Maintenance: jmespath utility

[rjmackay]

Summary

The recently added idempotency feature adds a dependency on jmespath. While that package has many downloads, it hasn't been updated in 2 years.

This seems like a concern for the powertools tenets:

Keep it lean. Additional dependencies are carefully considered for security and ease of maintenance, and prevent negatively impacting startup time.

The key selection that jmespath is used for could easily be implemented without this dependency (see #1644)

Why is this needed?

jmespath seems unmaintained and not ideal for a production dependency.

Which area does this relate to?

JMESPath

Solution

• Remove jmespath and replace with a much simpler method of selecting the idempotency key
• Replace jmespath with a more well maintained implementation? (https://www.npmjs.com/package/@metrichor/jmespath is slightly more recent and in typescript)
• Fork and own jmespath?

Acknowledgment

• This request meets Powertools for AWS Lambda (TypeScript) Tenets
• Should this be considered in other Powertools for AWS Lambda languages? i.e. Python, Java, and .NET

Future readers

Please react with 👍 and your use case to help us understand customer demand.

[dreamorosi]

Hi @rjmackay, thank you for opening the issue.

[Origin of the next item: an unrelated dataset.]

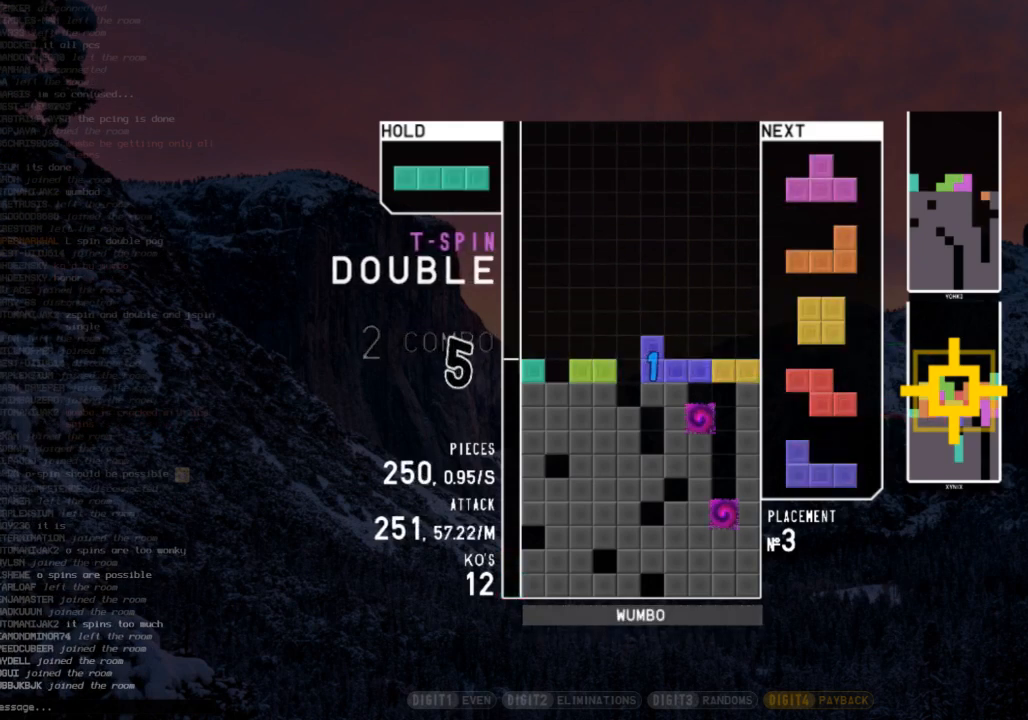
{"keys": ["left", "x"], "events": [[33, "down", "down"], [100, "down", "up"], [167, "left", "down"], [333, "x", "down"], [433, "x", "up"], [500, "x", "down"]]}
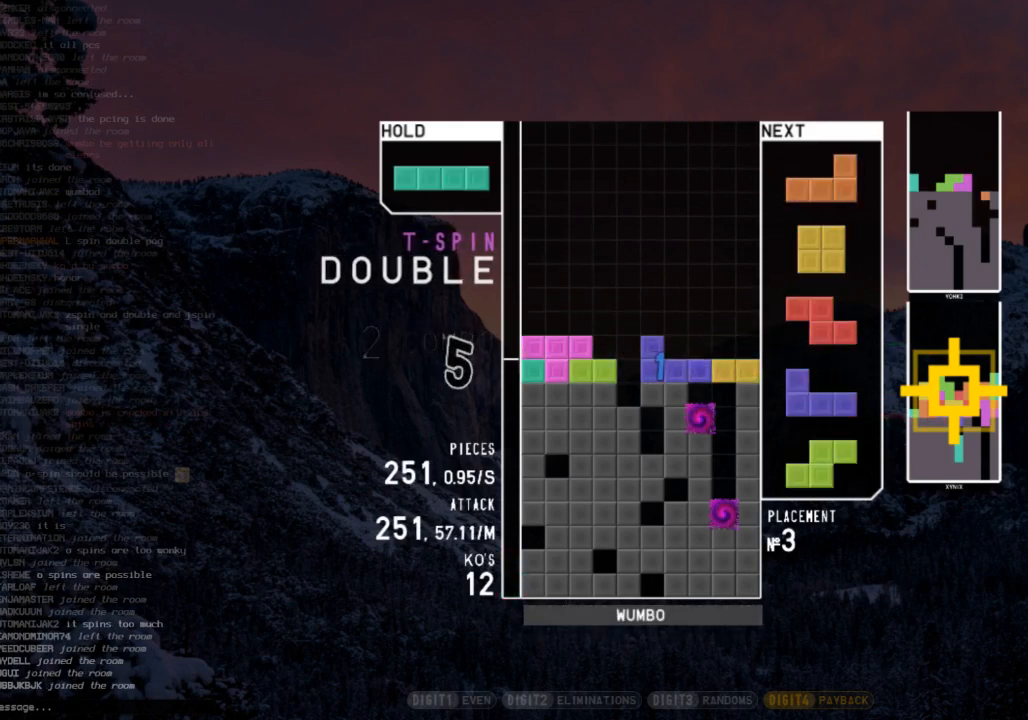
{"keys": ["down"], "events": [[67, "left", "up"], [167, "down", "down"], [167, "x", "up"], [267, "down", "up"], [333, "z", "down"], [467, "down", "down"], [467, "z", "up"]]}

As stated in the tenet, we take the choice of dependencies seriously and have surveyed the different options when first implementing the Idempotency utility.

The jmespath library that we are currently using albeit not having been updated in a while, is maintained by the same people who maintain and govern the JMESPath specification. The module has no dependencies and the specification itself has remained fairly static, which I think are both indicators of why the library hasn't been updated recently.

When auditing the code for the library however, I have found that its implementation doesn't take advantage of modern language features and in general it's hard to reason about. Additionally, and more importantly for Powertools, it also doesn't support some JMESPath features like defining custom functions, a feature that we consider important for the Idempotency utility as well as other future utilities that handle request payloads.

We have indeed evaluated the other library you mentioned but ended up deciding to not use it for two reasons:

• While the library has a more recent release than the original there are already signs that show it might not be a priority for the maintainers.
• We felt more comfortable, as an interim solution, sticking to a library maintained by the same people who own the specification when it comes to major changes in JMESPath

With that said, we are still evaluating our options (including all the ones you mentioned) and are not yet set on using the jmespath library. The Idempotency utility is still in beta and we expect to have a clearer idea that we can share in the coming weeks and definitely before marking it ready for production.

Finally, regarding the value of using JMESPath in the first place versus a simple function, I would suggest we continue the discussion in the other issue you have opened where I have shared our rationale: #1644.

[github-actions]

⚠️ COMMENT VISIBILITY WARNING ⚠️

This issue is now closed. Please be mindful that future comments are hard for our team to see.

If you need more assistance, please either tag a team member or open a new issue that references this one.

If you wish to keep having a conversation with other community members under this issue feel free to do so.

[github-actions]

This is now released under v2.0.4 version!